Thursday, November 20, 2008

paper mache as a weapon of mass destruction

Who knew paper mache could be a weapon of mass-destruction? Or at least, the weapon that mass-destructed my dining room. I was writing my nursing care plan, as I do every Thursday, and suddenly there were gobs of rock-hard flour and water paste on the dining room table and one of my forks was indelibly coated with a rock-hard paper mache veneer, and on the table--a gen-u-wine antique farmhouse table-- a mass of soggy cardboard, shredded newspaper and flour-and-water paste in various stages of hardness.

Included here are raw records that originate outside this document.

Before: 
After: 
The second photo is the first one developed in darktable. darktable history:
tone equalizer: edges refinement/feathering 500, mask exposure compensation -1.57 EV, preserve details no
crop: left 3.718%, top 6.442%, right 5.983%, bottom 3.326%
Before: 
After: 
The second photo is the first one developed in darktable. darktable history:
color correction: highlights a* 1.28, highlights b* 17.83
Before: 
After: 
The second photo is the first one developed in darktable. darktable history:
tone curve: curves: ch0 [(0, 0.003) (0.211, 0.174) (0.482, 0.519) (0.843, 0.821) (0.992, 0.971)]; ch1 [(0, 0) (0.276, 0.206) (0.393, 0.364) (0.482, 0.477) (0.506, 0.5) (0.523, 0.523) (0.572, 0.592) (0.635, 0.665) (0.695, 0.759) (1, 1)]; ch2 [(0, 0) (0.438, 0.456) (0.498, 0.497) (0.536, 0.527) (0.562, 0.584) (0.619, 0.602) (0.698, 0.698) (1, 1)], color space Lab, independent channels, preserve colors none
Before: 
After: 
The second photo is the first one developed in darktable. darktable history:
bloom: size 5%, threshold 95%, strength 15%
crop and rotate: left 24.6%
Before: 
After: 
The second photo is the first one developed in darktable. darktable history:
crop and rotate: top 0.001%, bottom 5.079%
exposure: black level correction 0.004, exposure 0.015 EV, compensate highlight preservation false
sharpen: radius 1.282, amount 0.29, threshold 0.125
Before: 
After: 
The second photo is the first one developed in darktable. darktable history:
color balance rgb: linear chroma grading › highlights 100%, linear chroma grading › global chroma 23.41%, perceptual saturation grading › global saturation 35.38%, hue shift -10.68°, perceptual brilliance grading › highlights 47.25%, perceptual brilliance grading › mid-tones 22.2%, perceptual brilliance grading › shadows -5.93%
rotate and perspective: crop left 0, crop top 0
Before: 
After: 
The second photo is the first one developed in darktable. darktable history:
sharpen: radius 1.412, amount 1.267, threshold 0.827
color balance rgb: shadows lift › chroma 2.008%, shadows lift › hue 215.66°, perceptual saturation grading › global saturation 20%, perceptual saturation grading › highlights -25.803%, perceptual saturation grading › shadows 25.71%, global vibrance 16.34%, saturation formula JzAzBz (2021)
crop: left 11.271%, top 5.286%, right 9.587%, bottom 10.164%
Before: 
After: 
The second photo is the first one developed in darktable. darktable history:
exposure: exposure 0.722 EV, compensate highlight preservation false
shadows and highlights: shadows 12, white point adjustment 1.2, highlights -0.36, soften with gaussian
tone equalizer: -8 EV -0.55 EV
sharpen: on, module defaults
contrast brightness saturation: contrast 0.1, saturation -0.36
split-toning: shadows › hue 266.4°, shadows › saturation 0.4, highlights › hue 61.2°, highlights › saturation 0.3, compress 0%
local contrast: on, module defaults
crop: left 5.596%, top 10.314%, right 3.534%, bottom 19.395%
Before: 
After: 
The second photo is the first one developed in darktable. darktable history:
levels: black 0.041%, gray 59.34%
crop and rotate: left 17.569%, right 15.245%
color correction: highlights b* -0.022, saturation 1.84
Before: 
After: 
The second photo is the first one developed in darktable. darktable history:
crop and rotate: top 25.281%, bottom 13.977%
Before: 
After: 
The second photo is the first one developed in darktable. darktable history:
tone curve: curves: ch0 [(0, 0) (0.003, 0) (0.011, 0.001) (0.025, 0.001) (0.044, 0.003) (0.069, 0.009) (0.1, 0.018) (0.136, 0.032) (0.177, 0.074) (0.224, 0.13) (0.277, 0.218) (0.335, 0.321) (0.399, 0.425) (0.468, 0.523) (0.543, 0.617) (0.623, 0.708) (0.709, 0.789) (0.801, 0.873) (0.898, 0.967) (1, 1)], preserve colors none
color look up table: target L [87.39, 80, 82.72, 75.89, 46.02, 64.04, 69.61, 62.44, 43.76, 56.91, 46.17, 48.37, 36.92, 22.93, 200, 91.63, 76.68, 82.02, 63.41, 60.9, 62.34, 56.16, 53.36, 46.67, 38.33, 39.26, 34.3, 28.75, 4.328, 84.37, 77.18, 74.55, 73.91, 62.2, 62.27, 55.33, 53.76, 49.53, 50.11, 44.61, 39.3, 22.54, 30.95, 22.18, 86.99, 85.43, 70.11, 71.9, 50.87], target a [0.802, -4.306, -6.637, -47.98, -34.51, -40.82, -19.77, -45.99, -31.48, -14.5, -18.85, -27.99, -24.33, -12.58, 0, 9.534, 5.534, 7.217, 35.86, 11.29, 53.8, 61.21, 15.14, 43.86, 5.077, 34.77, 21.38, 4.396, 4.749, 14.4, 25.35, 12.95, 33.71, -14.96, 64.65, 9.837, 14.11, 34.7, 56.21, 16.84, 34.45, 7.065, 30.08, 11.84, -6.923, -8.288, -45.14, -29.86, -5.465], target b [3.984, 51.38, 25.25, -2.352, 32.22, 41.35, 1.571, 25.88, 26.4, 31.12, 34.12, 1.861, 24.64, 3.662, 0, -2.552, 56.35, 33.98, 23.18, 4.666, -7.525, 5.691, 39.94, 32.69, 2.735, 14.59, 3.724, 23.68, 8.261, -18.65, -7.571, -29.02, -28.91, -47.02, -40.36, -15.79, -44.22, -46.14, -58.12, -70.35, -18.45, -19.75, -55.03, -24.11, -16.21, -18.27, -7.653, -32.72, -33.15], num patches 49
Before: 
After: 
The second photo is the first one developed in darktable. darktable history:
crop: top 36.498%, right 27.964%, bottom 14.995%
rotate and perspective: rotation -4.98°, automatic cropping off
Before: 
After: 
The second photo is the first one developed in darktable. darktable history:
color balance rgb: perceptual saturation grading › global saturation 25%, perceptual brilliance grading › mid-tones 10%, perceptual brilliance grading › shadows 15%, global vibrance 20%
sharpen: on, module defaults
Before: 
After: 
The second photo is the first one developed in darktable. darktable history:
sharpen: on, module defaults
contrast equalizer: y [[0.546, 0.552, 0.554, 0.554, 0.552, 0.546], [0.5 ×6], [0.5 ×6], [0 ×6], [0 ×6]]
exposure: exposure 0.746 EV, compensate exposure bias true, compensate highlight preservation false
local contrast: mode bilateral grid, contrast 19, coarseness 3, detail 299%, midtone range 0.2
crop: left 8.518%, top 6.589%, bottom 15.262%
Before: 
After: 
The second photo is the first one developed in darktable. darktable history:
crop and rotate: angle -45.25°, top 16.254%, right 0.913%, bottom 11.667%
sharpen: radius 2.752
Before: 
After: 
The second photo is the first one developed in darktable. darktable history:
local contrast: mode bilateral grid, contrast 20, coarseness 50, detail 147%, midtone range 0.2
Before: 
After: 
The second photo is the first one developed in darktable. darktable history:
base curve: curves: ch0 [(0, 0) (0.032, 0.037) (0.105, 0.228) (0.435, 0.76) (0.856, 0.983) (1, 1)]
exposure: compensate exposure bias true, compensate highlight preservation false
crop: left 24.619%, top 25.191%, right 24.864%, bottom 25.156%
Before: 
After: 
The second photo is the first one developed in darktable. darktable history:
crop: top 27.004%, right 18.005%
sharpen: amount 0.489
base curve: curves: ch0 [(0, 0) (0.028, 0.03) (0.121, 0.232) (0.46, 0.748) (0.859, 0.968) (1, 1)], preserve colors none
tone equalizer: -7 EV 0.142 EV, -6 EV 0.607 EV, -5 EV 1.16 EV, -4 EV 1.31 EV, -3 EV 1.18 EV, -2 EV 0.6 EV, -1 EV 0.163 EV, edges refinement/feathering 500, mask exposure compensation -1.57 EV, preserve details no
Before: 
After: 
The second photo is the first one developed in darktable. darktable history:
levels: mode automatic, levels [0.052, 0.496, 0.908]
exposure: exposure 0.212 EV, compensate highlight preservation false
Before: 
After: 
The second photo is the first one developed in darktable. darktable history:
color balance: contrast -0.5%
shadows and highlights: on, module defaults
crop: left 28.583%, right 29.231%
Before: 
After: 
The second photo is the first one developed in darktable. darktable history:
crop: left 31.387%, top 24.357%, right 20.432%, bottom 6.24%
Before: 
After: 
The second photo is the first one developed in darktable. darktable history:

And I wondered, how did this happen? I remembered hours ago, hearing my nine year old, Mr. McP ask, "Where is the stapler?" I remembered Mr. McP showing up at my elbow every few minutes displaying a somewhat tubular object made of cereal box cardboard, cut into strips and stapled. I remembered that the tubular object had eventually taken the form of some sort of giraffe puppet, but I was so engrossed in my care plan that I did not heed what otherwise would have been clear warning signs that a major mess was about to happen. Mr. McP, bless his little heart, mixed his own flour and water to a consistency satisfactory to him, shredded a large pile of newspaper, and coated his giraffe puppet with it.

Actually, this isn't such a great story. It's just that when I saw the mess, I thought, "here is an example of how paper mache could be used as a weapon of mass destruction" and I liked the phrase so much, I had to use it in a blog entry, which I have, three times, including the title.

The point is, when I am writing a care plan, I can't pay attention to anything else, and when my children ask me questions, such as, for example, "Are you planning to cook dinner tonight?" I will say, "Are you kidding me? It's Thursday." Maybe they ate paper mache for dinner. I don't know, or care. Actually, I think they ate pop tarts.

The other point is that I just finished writing my last nursing care plan of the semester: five pathophysiology papers, one pathopysiology synthesis, analysis of all meds (tommorrow's patient is taking twenty-six different medications), a list of nursing diagnoses--11 diagnoses for this patient, plus an organized schedule of what my nursing interventions will be, covering every hour from 08:00 to 14:00. These will help me attain my goals for my patient, of where there are 11, to match her diagnoses. She will maintain an optimal cardiac output and optimal gas exchange! She will maintain an optimal fluid balance! She will not fall and hit her head and die of a massive head bleed! She will maintain optimal tissue perfusion to her perphery and to her myocardium! She will commit to quit smoking and she will state two strategies for weight loss! She doesn't know it, but I have a very busy day planned for her tomorrow. As one of my instructors says, "You don't go to the hospital to rest."

I will not have to do this again until the end of January, so I am quite giddy.


  1. You're very optimistic about your patient. You must be very new at this nursing thing.

  2. New? I'll say, I'm still a student. The instructors at my school like it when we make big plans for our patients.

  3. When paper mache has been used as a weapon of mass destruction, you must report it in a mass-like way, using the phrase as often as you deem necessary.

  4. wHoo-wHoo for the last nursing plan of the semester!!

    Does Soon To Be Ex-President Bush know that you found the Weapons of Mass Destruction and they were in your dining room all along!!